Martha Chizuma came with a stellar record as former Ombudsman. When the opposition cowardly tried to stop her appointment, the public revolted and forced Parliament’s hand.
Steve Kayuni and Thabo Nyirenda were both surprise picks for DPP and AG respectively. But within months and days of office, they’ve done enough to demonstrate they are more than capable. And that being young and zealous can be a positive attribute if you are professional enough.
The question now is; can these three musketeers continue on this right path or they are just on some make-believe crusade? Will they get the support to continue going after the corrupt and thieves in government and their cohorts in business regardless of the identity of the culprits? Will they resist the temptation that comes with the office and not allow themselves to be corrupted as we have often seen with their predecessors?

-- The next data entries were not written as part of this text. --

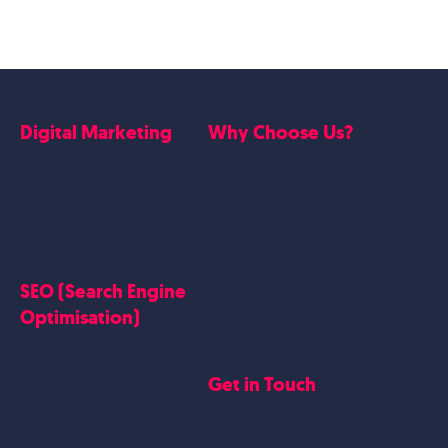
Digital Marketing
Why Choose Us?
Google Ads
Who we are
Social Media Marketing
Website Work
Linkedin Marketing
Google Case Studies
Meta Case Studies
SEO (Search Engine
Testimonials
Optimisation)
SEO
Get in Touch
Blogs Content
Google Business Profile
Contact Us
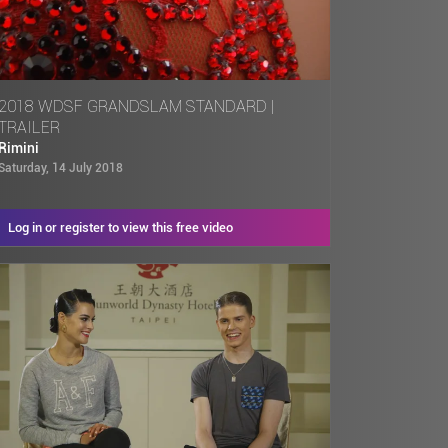
2018 WDSF GRANDSLAM STANDARD |
TRAILER
Rimini
Saturday, 14 July 2018
Log in or register to view this free video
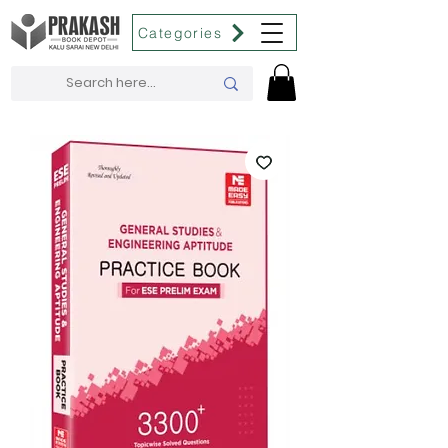
Categories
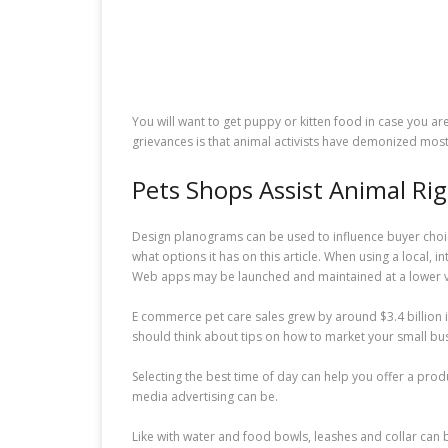
You will want to get puppy or kitten food in case you ar
grievances is that animal activists have demonized most
Pets Shops Assist Animal Ri
Design planograms can be used to influence buyer choice
what options it has on this article. When using a local, 
Web apps may be launched and maintained at a lower val
E commerce pet care sales grew by around $3.4 billion in
should think about tips on how to market your small busin
Selecting the best time of day can help you offer a produ
media advertising can be.
Like with water and food bowls, leashes and collar can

The answers to that question will define their legacy in the long run. But truth be told, if the three are to remain steadfast and resolute in protecting the public purse—money that is supposed to help us get the right infrastructure and better service delivery from government—they will probably need citizen number one to constantly display his commitment to rule of law. So far, citizen number one has allowed ministers and aides to be arrested and fired when charged with crime. The real question is, has he done so because all those who have been caught with hands in the proverbial jar are not his favourites or out of principle? That is the question!